Here's what A.G. Sessions would have said if he felt obliged to speak clearly:
All confidential communications between the President and anyone else in the Executive Branch are privileged. Only the President can waive that privilege. He does not need to "assert" it; it applies until it doesn't, and the Attorney General has no power to pretend that it doesn't. Where, however, the President has publicly revealed a communication that would otherwise be covered by the privilege, the action implies that the President does not consider that communication privileged, and so someone privy to that communication can discuss it publicly.
So, when the President says publicly "I asked Rod Rosenstein and Jeff Sessions for their views on Jim Comey," the communication ceases to be privileged, and the A.G. can properly, i.e., without breaking privilege, tell the Senate that the President "asked him" for his advice on Comey. That testimony would not, pace, Senator King, amount to "selective" use of the privilege in question, however one frames it.
But Sessions did not expressly rely on Executive Privilege, because the President has not asserted it, as if that were necessary to its application. Instead, Sessions relied on a policy of the Justice Department, which appears very much to walk like executive privilege and quack like executive privilege. That's because it is executive privilege. Otherwise, it would be nothing more than a wish that Congress could rightly ignore.
This confusion serves Trump very well. Not one Senator asked Sessions "Could the President authorize you to answer these questions?" The answer is clearly "yes." Leading to the follow-up "Will you ask the President to allow you to answer these questions?" Stonewall that, Mr. Sessions. As things stand, the President can say he didn't "assert" Executive Privilege even has he hides behind it. All because the Attorney General could get away with invoking the privilege on the President's behalf by reference to a bright, shiny object - the DOJ's policy (of tacitly treating Executive Privilege as asserted until waived) - that the Senators are now all trying to get a copy of.

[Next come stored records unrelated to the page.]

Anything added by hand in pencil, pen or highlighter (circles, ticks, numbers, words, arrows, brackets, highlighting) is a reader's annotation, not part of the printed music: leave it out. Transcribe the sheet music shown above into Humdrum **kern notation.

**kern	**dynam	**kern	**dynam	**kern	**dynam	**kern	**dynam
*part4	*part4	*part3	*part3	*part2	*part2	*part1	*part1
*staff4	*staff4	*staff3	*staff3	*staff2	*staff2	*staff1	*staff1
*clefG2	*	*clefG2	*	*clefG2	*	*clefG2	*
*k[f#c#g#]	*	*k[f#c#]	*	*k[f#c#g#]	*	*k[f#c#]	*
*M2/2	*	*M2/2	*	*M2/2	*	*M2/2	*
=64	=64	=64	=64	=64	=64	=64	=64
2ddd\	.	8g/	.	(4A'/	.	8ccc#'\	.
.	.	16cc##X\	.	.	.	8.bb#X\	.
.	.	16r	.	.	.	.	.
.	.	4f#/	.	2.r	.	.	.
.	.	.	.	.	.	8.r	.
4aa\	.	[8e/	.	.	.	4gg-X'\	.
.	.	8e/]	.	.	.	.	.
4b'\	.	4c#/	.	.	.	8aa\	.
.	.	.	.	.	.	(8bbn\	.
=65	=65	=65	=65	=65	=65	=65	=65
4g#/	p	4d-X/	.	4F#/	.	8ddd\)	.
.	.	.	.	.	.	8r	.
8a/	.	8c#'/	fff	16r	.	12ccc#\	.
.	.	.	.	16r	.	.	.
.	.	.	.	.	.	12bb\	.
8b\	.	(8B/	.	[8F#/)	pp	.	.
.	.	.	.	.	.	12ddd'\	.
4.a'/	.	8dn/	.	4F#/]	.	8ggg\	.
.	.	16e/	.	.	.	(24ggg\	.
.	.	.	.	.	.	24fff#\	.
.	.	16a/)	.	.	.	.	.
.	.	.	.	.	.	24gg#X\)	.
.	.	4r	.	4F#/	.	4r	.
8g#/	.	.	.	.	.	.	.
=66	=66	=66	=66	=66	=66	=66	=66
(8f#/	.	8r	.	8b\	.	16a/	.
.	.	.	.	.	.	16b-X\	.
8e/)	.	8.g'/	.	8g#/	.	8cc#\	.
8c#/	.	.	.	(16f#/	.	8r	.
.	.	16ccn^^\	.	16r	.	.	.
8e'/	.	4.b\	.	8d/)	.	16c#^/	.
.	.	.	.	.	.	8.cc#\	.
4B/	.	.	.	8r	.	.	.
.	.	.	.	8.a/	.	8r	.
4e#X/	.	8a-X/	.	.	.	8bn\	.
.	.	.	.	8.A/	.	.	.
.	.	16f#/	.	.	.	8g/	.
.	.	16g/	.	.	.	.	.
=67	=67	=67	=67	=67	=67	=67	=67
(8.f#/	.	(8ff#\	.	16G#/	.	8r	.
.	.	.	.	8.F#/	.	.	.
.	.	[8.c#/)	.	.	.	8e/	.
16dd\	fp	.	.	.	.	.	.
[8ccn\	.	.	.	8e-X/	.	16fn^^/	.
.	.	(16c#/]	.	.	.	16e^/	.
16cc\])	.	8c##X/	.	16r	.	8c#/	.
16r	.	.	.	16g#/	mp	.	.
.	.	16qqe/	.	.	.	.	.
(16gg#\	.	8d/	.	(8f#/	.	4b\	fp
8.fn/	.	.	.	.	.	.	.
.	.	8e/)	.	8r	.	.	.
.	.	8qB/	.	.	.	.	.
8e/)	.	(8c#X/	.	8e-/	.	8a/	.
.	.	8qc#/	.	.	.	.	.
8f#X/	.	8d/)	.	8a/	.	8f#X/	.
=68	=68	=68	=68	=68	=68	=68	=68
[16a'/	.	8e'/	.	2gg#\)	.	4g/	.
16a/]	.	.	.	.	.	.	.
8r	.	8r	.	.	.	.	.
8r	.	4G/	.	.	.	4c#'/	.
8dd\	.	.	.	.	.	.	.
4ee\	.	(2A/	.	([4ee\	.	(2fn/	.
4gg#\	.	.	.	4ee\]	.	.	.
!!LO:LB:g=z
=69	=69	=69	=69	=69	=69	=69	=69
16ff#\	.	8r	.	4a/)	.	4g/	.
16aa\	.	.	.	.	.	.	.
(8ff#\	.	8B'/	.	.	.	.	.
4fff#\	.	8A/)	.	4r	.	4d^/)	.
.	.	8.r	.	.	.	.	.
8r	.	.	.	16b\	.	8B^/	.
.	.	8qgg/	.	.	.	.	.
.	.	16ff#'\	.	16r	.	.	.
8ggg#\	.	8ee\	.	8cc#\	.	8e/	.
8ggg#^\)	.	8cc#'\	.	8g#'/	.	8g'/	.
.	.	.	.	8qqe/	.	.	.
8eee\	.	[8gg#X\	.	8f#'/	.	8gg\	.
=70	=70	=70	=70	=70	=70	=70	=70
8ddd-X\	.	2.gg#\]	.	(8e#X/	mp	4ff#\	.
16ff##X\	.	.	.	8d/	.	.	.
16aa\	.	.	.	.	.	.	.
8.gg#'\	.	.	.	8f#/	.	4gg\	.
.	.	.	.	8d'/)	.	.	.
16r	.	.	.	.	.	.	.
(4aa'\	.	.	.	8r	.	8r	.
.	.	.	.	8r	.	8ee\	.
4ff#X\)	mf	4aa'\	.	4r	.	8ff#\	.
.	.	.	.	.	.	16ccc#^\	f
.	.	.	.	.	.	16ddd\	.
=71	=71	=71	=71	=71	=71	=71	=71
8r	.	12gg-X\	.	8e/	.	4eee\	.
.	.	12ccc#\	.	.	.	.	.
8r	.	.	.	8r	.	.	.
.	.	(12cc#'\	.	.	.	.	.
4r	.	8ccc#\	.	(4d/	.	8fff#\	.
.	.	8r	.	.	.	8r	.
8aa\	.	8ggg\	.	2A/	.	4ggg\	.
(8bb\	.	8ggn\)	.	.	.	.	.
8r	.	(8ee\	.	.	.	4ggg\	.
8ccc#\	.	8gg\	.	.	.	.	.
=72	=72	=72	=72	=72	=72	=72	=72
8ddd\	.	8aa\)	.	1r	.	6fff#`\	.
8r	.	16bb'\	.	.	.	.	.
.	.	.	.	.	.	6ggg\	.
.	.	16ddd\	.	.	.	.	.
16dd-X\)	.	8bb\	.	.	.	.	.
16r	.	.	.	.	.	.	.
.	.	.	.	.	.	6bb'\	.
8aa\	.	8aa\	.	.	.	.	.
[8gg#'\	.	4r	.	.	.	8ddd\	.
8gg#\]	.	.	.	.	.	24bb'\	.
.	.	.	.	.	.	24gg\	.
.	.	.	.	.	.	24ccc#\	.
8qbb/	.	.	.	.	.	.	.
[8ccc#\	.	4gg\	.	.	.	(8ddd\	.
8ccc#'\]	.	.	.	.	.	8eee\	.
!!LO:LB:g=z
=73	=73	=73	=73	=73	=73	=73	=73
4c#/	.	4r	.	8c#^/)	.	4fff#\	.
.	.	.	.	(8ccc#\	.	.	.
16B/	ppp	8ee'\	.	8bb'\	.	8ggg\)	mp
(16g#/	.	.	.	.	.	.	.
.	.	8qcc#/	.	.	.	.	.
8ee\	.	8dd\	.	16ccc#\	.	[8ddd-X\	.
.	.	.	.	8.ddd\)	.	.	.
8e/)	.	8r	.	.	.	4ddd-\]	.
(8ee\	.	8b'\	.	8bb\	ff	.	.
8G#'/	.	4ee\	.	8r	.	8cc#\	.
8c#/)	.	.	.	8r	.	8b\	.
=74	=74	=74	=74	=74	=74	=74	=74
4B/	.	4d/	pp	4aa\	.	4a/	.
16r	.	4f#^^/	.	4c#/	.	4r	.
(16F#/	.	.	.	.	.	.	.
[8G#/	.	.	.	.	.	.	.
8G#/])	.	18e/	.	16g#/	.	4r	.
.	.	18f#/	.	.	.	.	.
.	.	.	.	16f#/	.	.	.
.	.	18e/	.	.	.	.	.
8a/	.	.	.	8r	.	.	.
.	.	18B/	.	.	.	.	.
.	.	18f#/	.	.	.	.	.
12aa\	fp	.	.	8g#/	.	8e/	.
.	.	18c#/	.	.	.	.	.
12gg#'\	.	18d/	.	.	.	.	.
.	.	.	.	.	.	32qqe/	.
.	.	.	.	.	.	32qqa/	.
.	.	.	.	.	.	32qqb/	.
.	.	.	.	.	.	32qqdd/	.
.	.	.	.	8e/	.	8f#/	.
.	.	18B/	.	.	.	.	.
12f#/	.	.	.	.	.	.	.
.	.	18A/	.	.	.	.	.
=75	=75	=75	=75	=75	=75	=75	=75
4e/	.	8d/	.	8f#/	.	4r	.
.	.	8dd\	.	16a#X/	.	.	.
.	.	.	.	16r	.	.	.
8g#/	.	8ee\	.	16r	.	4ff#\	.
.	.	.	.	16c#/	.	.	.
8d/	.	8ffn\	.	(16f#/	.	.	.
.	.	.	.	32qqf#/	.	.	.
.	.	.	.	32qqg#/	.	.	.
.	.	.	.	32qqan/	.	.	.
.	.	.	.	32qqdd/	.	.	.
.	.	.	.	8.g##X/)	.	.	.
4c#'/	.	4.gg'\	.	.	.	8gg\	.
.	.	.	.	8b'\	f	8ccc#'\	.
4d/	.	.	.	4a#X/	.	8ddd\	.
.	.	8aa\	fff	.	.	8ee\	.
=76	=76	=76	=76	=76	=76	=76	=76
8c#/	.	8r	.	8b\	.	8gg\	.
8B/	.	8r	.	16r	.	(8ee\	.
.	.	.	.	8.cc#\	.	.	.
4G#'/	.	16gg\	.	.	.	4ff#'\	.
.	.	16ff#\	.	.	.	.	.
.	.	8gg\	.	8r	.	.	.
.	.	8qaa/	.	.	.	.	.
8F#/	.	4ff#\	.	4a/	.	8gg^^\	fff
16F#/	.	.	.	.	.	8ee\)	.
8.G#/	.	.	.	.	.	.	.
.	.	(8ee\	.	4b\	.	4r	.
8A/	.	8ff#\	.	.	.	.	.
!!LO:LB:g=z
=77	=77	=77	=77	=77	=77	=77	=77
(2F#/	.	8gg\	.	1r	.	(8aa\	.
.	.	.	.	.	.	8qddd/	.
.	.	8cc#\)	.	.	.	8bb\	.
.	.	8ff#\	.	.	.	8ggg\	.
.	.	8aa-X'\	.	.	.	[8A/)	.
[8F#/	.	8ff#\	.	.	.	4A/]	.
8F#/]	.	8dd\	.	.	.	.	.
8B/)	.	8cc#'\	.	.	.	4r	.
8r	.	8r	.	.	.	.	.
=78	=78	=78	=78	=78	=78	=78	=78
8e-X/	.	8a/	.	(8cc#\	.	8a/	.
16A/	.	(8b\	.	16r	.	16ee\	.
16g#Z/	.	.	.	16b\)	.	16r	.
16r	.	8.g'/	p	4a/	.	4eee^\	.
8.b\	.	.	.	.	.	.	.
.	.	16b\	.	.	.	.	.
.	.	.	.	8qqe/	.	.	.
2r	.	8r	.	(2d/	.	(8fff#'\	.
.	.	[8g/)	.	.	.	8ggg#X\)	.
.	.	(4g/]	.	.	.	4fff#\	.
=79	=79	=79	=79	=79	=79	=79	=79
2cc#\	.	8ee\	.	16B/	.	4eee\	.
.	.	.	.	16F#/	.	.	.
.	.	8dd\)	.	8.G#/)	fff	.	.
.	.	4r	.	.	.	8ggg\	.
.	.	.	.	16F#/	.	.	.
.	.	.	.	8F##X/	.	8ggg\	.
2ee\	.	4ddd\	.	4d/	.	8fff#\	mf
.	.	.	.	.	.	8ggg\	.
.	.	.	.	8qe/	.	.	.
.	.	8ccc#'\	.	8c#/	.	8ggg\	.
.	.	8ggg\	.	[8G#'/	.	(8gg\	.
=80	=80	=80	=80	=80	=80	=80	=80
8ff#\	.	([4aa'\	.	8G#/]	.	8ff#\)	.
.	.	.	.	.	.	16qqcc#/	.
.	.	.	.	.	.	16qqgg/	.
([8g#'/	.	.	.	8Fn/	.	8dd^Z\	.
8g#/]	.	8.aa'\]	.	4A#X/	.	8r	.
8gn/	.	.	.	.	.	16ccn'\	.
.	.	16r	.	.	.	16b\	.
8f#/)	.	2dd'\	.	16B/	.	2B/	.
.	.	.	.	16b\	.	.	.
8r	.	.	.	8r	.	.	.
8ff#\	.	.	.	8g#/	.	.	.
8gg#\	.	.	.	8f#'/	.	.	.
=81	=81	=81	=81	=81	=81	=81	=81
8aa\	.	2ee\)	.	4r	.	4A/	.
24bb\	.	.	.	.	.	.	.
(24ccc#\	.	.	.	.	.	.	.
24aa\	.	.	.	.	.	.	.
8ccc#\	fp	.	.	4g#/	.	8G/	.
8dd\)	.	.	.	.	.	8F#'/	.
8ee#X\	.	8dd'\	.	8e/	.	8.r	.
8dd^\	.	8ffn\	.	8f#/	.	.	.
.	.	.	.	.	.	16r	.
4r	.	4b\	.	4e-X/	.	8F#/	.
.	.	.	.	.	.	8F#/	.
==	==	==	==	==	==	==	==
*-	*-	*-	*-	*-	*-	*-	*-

Where does that leave Mr. Comey's disclosure of things the President said to him? The President is free to say that Comey is lying about his conversations with the President and, at the same time, claim Executive Privilege as to what he and Comey talked about. Comey himself made this clear when he described a newspaper story as false but declined to say in what regard, because that would reveal things that should not be made public. What is less clear is whether the President can order Comey, now a private citizen, not to disclose his recollections of conversations that arguably have a bearing on his personal status. Privilege means "You don't have to tell Congress"; that's not the same as "Don't tell Congress." Or is it? I'm going to leave that hot potato for another day.